Hal ini dikarenakan petugas atau pendamping, harus mengantisipasi dengan cermat situasi dan kondisi risiko penularan COVID-19 pada saat memberikan bantuan.
Duta Adaptasi Kebiasaan Baru Gugus Tugas Percepatan Penanganan Covid-19 Dokter Reisa Broto Asmoro mengungkapkan, besarnya kenaikan angka kekerasan terhadap perempuan sejak pandemi pada Maret lalu.

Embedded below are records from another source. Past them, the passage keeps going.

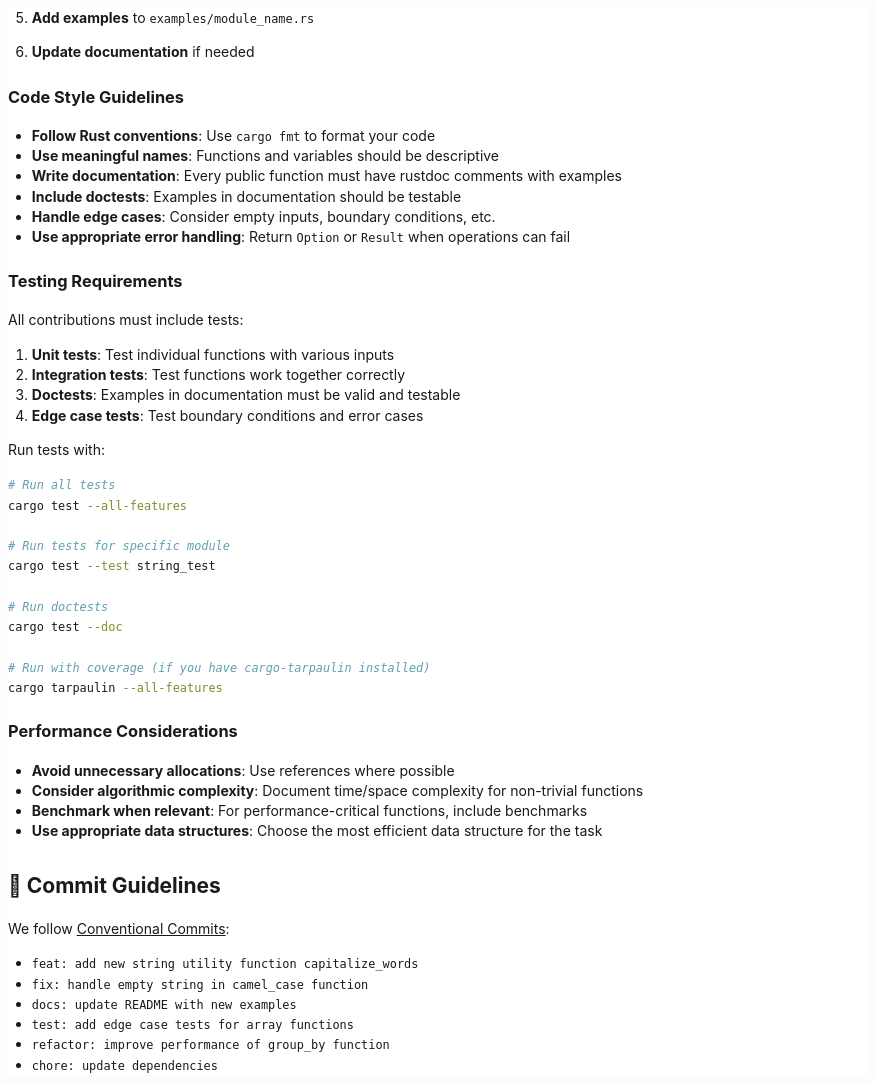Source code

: 5. **Add examples** to `examples/module_name.rs`

6. **Update documentation** if needed

### Code Style Guidelines

- **Follow Rust conventions**: Use `cargo fmt` to format your code
- **Use meaningful names**: Functions and variables should be descriptive
- **Write documentation**: Every public function must have rustdoc comments with examples
- **Include doctests**: Examples in documentation should be testable
- **Handle edge cases**: Consider empty inputs, boundary conditions, etc.
- **Use appropriate error handling**: Return `Option` or `Result` when operations can fail

### Testing Requirements

All contributions must include tests:

1. **Unit tests**: Test individual functions with various inputs
2. **Integration tests**: Test functions work together correctly
3. **Doctests**: Examples in documentation must be valid and testable
4. **Edge case tests**: Test boundary conditions and error cases

Run tests with:

```bash
# Run all tests
cargo test --all-features

# Run tests for specific module
cargo test --test string_test

# Run doctests
cargo test --doc

# Run with coverage (if you have cargo-tarpaulin installed)
cargo tarpaulin --all-features
```

### Performance Considerations

- **Avoid unnecessary allocations**: Use references where possible
- **Consider algorithmic complexity**: Document time/space complexity for non-trivial functions
- **Benchmark when relevant**: For performance-critical functions, include benchmarks
- **Use appropriate data structures**: Choose the most efficient data structure for the task

## 📝 Commit Guidelines

We follow [Conventional Commits](https://www.conventionalcommits.org/):

- `feat: add new string utility function capitalize_words`
- `fix: handle empty string in camel_case function`
- `docs: update README with new examples`
- `test: add edge case tests for array functions`
- `refactor: improve performance of group_by function`
- `chore: update dependencies`
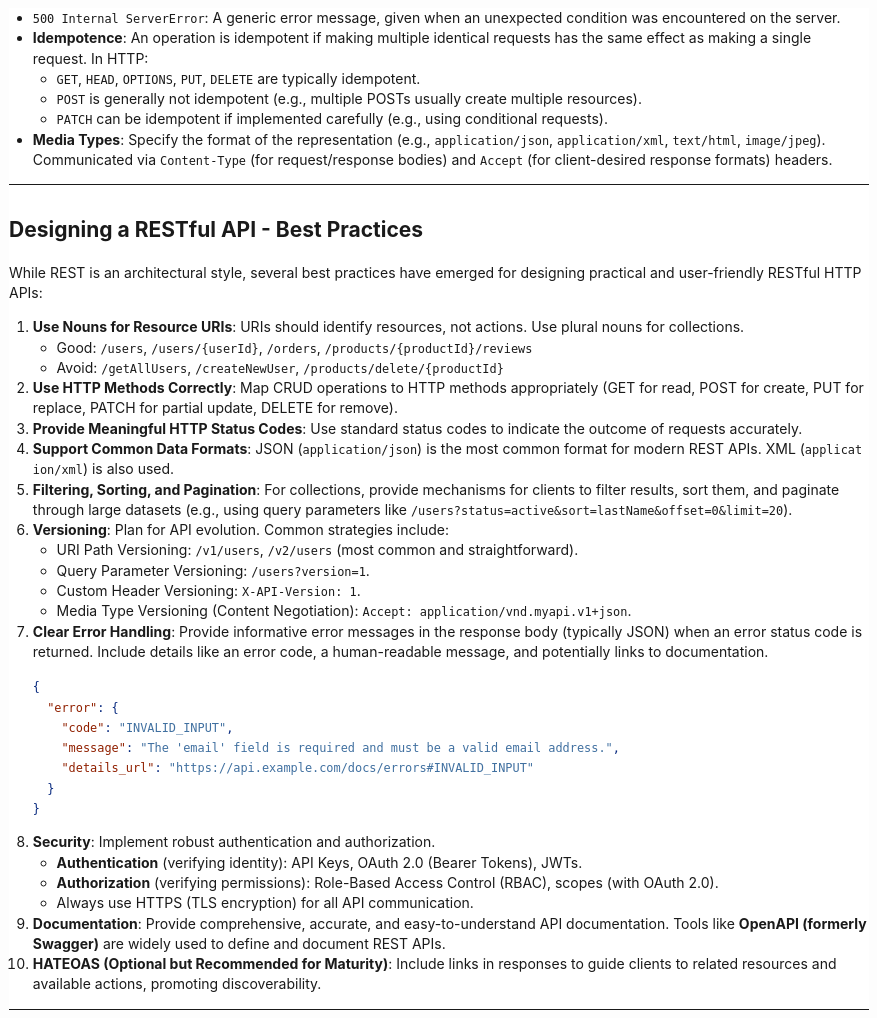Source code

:  - `500 Internal ServerError`: A generic error message, given when an unexpected condition was encountered on the server.
- **Idempotence**: An operation is idempotent if making multiple identical requests has the same effect as making a single request. In HTTP:
  - `GET`, `HEAD`, `OPTIONS`, `PUT`, `DELETE` are typically idempotent.
  - `POST` is generally not idempotent (e.g., multiple POSTs usually create multiple resources).
  - `PATCH` can be idempotent if implemented carefully (e.g., using conditional requests).
- **Media Types**: Specify the format of the representation (e.g., `application/json`, `application/xml`, `text/html`, `image/jpeg`). Communicated via `Content-Type` (for request/response bodies) and `Accept` (for client-desired response formats) headers.

---

## Designing a RESTful API - Best Practices

While REST is an architectural style, several best practices have emerged for designing practical and user-friendly RESTful HTTP APIs:

1.  **Use Nouns for Resource URIs**: URIs should identify resources, not actions. Use plural nouns for collections.
    - Good: `/users`, `/users/{userId}`, `/orders`, `/products/{productId}/reviews`
    - Avoid: `/getAllUsers`, `/createNewUser`, `/products/delete/{productId}`
2.  **Use HTTP Methods Correctly**: Map CRUD operations to HTTP methods appropriately (GET for read, POST for create, PUT for replace, PATCH for partial update, DELETE for remove).
3.  **Provide Meaningful HTTP Status Codes**: Use standard status codes to indicate the outcome of requests accurately.
4.  **Support Common Data Formats**: JSON (`application/json`) is the most common format for modern REST APIs. XML (`application/xml`) is also used.
5.  **Filtering, Sorting, and Pagination**: For collections, provide mechanisms for clients to filter results, sort them, and paginate through large datasets (e.g., using query parameters like `/users?status=active&sort=lastName&offset=0&limit=20`).
6.  **Versioning**: Plan for API evolution. Common strategies include:
    - URI Path Versioning: `/v1/users`, `/v2/users` (most common and straightforward).
    - Query Parameter Versioning: `/users?version=1`.
    - Custom Header Versioning: `X-API-Version: 1`.
    - Media Type Versioning (Content Negotiation): `Accept: application/vnd.myapi.v1+json`.
7.  **Clear Error Handling**: Provide informative error messages in the response body (typically JSON) when an error status code is returned. Include details like an error code, a human-readable message, and potentially links to documentation.
    ```json
    {
      "error": {
        "code": "INVALID_INPUT",
        "message": "The 'email' field is required and must be a valid email address.",
        "details_url": "https://api.example.com/docs/errors#INVALID_INPUT"
      }
    }
    ```
8.  **Security**: Implement robust authentication and authorization.
    - **Authentication** (verifying identity): API Keys, OAuth 2.0 (Bearer Tokens), JWTs.
    - **Authorization** (verifying permissions): Role-Based Access Control (RBAC), scopes (with OAuth 2.0).
    - Always use HTTPS (TLS encryption) for all API communication.
9.  **Documentation**: Provide comprehensive, accurate, and easy-to-understand API documentation. Tools like **OpenAPI (formerly Swagger)** are widely used to define and document REST APIs.
10. **HATEOAS (Optional but Recommended for Maturity)**: Include links in responses to guide clients to related resources and available actions, promoting discoverability.

---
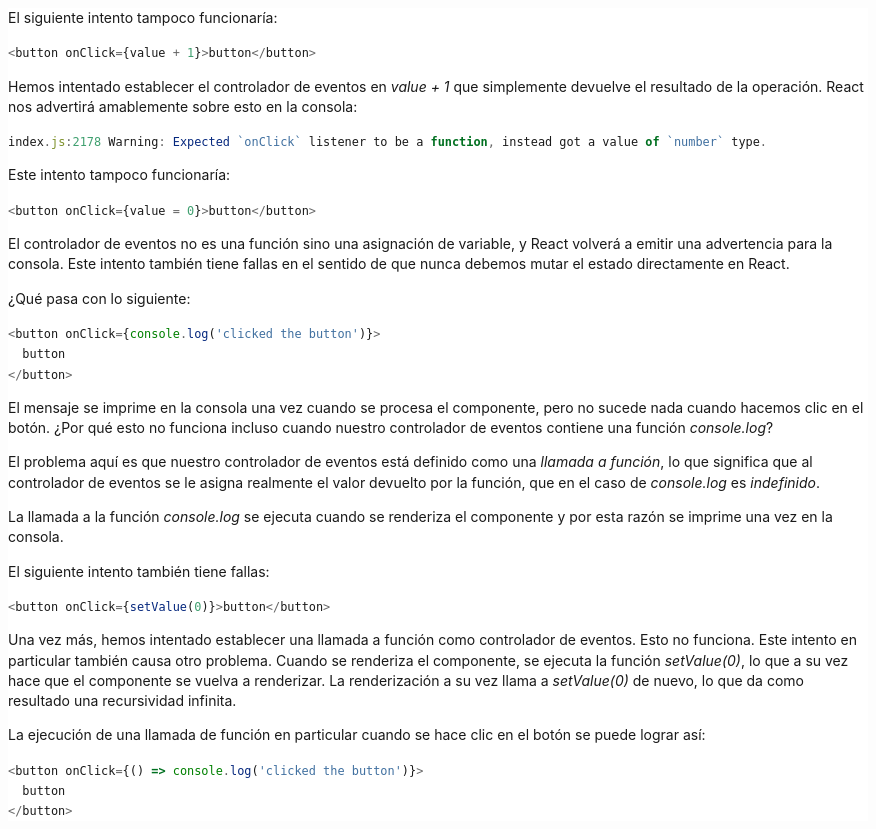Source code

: El siguiente intento tampoco funcionaría: 

```js
<button onClick={value + 1}>button</button>
```

Hemos intentado establecer el controlador de eventos en _value + 1_ que simplemente devuelve el resultado de la operación. React nos advertirá amablemente sobre esto en la consola:

```js
index.js:2178 Warning: Expected `onClick` listener to be a function, instead got a value of `number` type.
```

Este intento tampoco funcionaría: 
```js
<button onClick={value = 0}>button</button>
```

El controlador de eventos no es una función sino una asignación de variable, y React volverá a emitir una advertencia para la consola. Este intento también tiene fallas en el sentido de que nunca debemos mutar el estado directamente en React.

¿Qué pasa con lo siguiente:

```js
<button onClick={console.log('clicked the button')}>
  button
</button>
```

El mensaje se imprime en la consola una vez cuando se procesa el componente, pero no sucede nada cuando hacemos clic en el botón. ¿Por qué esto no funciona incluso cuando nuestro controlador de eventos contiene una función _console.log_?

El problema aquí es que nuestro controlador de eventos está definido como una <i>llamada a función</i>, lo que significa que al controlador de eventos se le asigna realmente el valor devuelto por la función, que en el caso de _console.log_ es <i>indefinido</i>.

La llamada a la función _console.log_ se ejecuta cuando se renderiza el componente y por esta razón se imprime una vez en la consola.

El siguiente intento también tiene fallas: 
```js
<button onClick={setValue(0)}>button</button>
```

Una vez más, hemos intentado establecer una llamada a función como controlador de eventos. Esto no funciona. Este intento en particular también causa otro problema. Cuando se renderiza el componente, se ejecuta la función _setValue(0)_, lo que a su vez hace que el componente se vuelva a renderizar. La renderización a su vez llama a _setValue(0)_ de nuevo, lo que da como resultado una recursividad infinita. 

La ejecución de una llamada de función en particular cuando se hace clic en el botón se puede lograr así:

```js
<button onClick={() => console.log('clicked the button')}>
  button
</button>
```
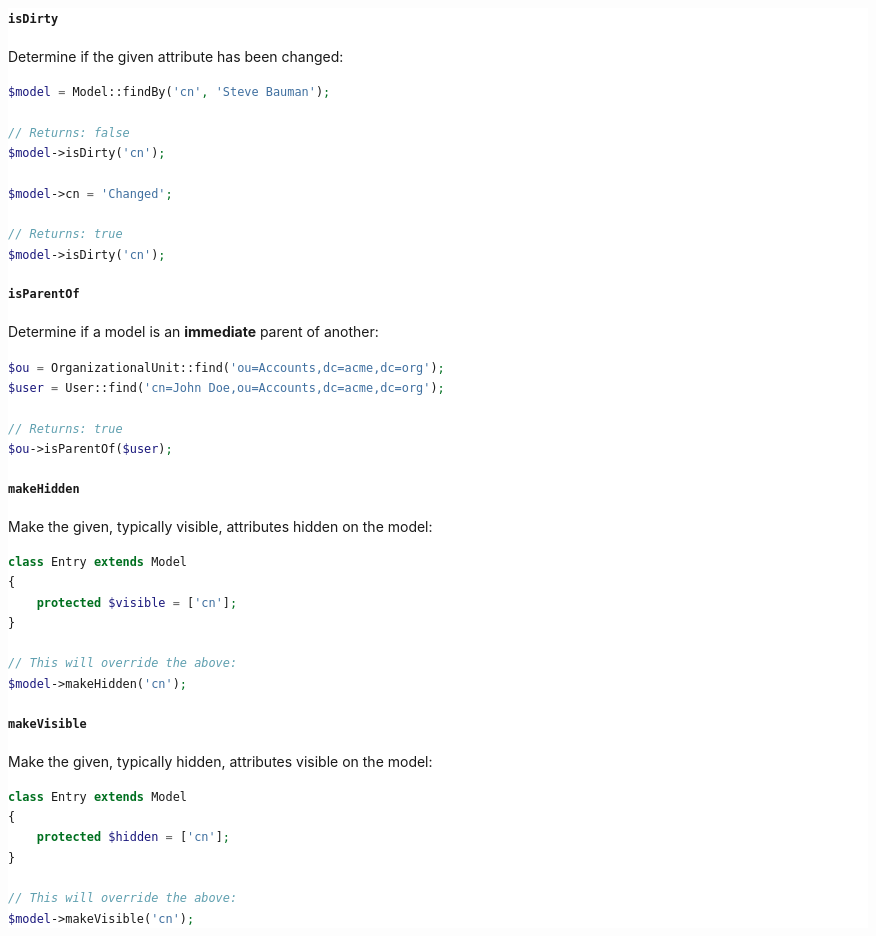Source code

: #### `isDirty`

Determine if the given attribute has been changed:

```php
$model = Model::findBy('cn', 'Steve Bauman');

// Returns: false
$model->isDirty('cn');

$model->cn = 'Changed';

// Returns: true
$model->isDirty('cn');
```

#### `isParentOf`

Determine if a model is an **immediate** parent of another:

```php
$ou = OrganizationalUnit::find('ou=Accounts,dc=acme,dc=org');
$user = User::find('cn=John Doe,ou=Accounts,dc=acme,dc=org');

// Returns: true
$ou->isParentOf($user);
```

#### `makeHidden`

Make the given, typically visible, attributes hidden on the model:

```php
class Entry extends Model
{
    protected $visible = ['cn'];
}

// This will override the above:
$model->makeHidden('cn');
```

#### `makeVisible`

Make the given, typically hidden, attributes visible on the model:

```php
class Entry extends Model
{
    protected $hidden = ['cn'];
}

// This will override the above:
$model->makeVisible('cn');
```
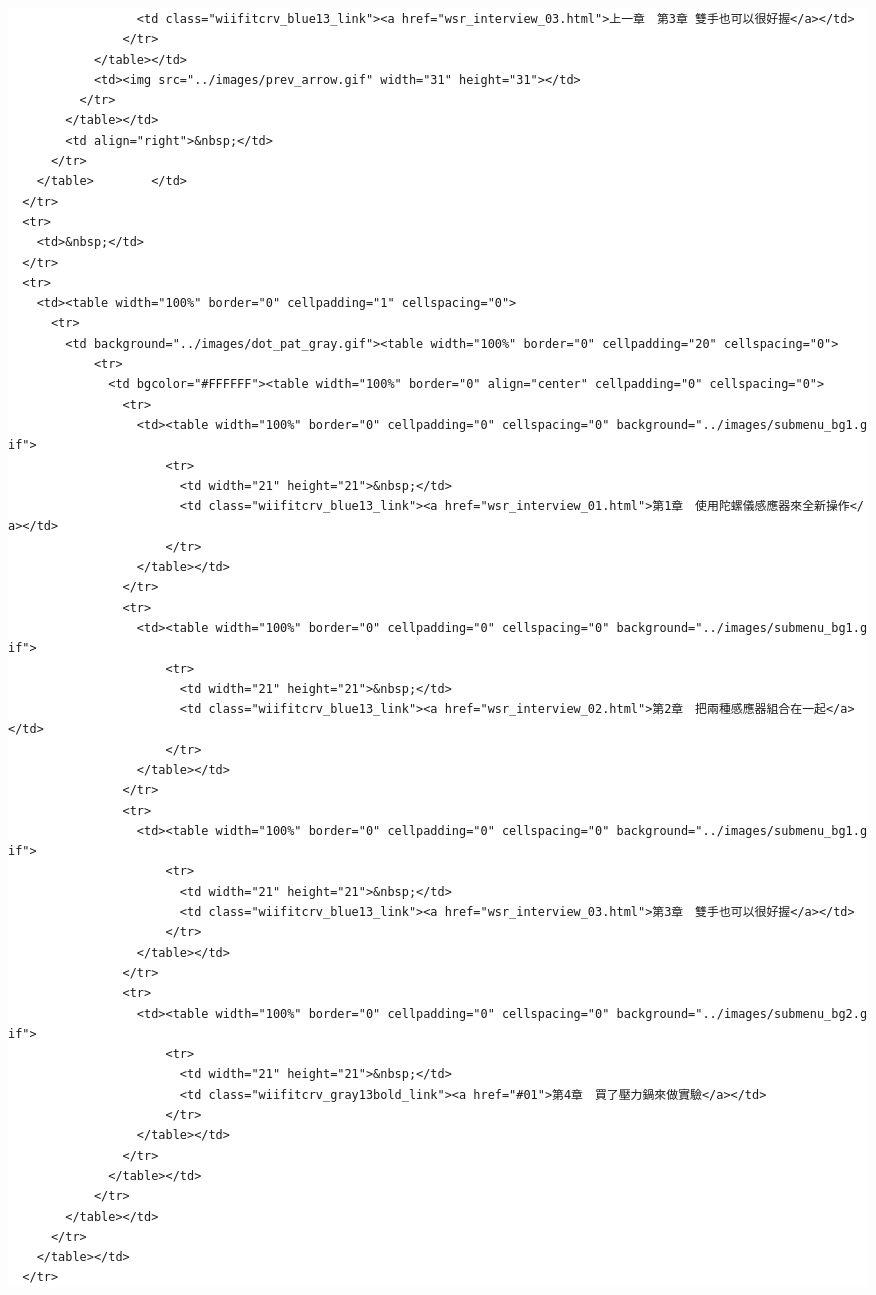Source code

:                       <td class="wiifitcrv_blue13_link"><a href="wsr_interview_03.html">上一章　第3章 雙手也可以很好握</a></td>
                    </tr>
                </table></td>
                <td><img src="../images/prev_arrow.gif" width="31" height="31"></td>
              </tr>
            </table></td>
            <td align="right">&nbsp;</td>
          </tr>
        </table>        </td>
      </tr>
      <tr>
        <td>&nbsp;</td>
      </tr>
      <tr>
        <td><table width="100%" border="0" cellpadding="1" cellspacing="0">
          <tr>
            <td background="../images/dot_pat_gray.gif"><table width="100%" border="0" cellpadding="20" cellspacing="0">
                <tr>
                  <td bgcolor="#FFFFFF"><table width="100%" border="0" align="center" cellpadding="0" cellspacing="0">
                    <tr>
                      <td><table width="100%" border="0" cellpadding="0" cellspacing="0" background="../images/submenu_bg1.gif">
                          <tr>
                            <td width="21" height="21">&nbsp;</td>
                            <td class="wiifitcrv_blue13_link"><a href="wsr_interview_01.html">第1章　使用陀螺儀感應器來全新操作</a></td>
                          </tr>
                      </table></td>
                    </tr>
                    <tr>
                      <td><table width="100%" border="0" cellpadding="0" cellspacing="0" background="../images/submenu_bg1.gif">
                          <tr>
                            <td width="21" height="21">&nbsp;</td>
                            <td class="wiifitcrv_blue13_link"><a href="wsr_interview_02.html">第2章　把兩種感應器組合在一起</a></td>
                          </tr>
                      </table></td>
                    </tr>
                    <tr>
                      <td><table width="100%" border="0" cellpadding="0" cellspacing="0" background="../images/submenu_bg1.gif">
                          <tr>
                            <td width="21" height="21">&nbsp;</td>
                            <td class="wiifitcrv_blue13_link"><a href="wsr_interview_03.html">第3章　雙手也可以很好握</a></td>
                          </tr>
                      </table></td>
                    </tr>
                    <tr>
                      <td><table width="100%" border="0" cellpadding="0" cellspacing="0" background="../images/submenu_bg2.gif">
                          <tr>
                            <td width="21" height="21">&nbsp;</td>
                            <td class="wiifitcrv_gray13bold_link"><a href="#01">第4章　買了壓力鍋來做實驗</a></td>
                          </tr>
                      </table></td>
                    </tr>
                  </table></td>
                </tr>
            </table></td>
          </tr>
        </table></td>
      </tr>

“Pusat Pelayanan Terpadu Pemberdayaan Perempuan dan Anak P2TP2A dan Komnas Perempuan mencatat peningkatan kasus kekerasan terhadap perempuan sebesar 75 persen sejak pandemi Covid-19,” kata Dokter Reisa di Media Center Gugus Tugas Nasional, Graha Badan Nasional Penanggulangan Bencana (BNPB), Jakarta, Jumat (10/7).
Kekerasan berbasis gender dapat terjadi di wilayah pribadi, seperti di dalam rumah tangga, dan di wilayah publik, seperti di tempat kerja atau di tempat umum. Serta, dalam situasi normal ataupun situasi sulit, seperti bencana dan konflik.
Reisa juga menekankan, pihak korban seharusnya tidak dibiarkan sendirian menghadapi kekerasan dan harus tetap mendapatkan bantuan dari pihak lain, meskipun dalam kondisi pandemi ini.
Dilematika pemenuhan kebutuhan bantuan terhadap korban saat ini, mengharuskan kecermatan petugas atau pendamping terkait situasi dan kondisi penularan Covid-19 pada saat memberikan bantuan.
Oleh karena itu, Kementerian Pemberdayaan Perempuan dan Perlindungan Anak (Kemen PPPA) bersama dengan United Nations Fund for Population (UNFPA) menetapkan protokol penanganan kasus kekerasan berbasis gender yang dapat digunakan sebagai protokol bersama dalam penanganan kekerasan.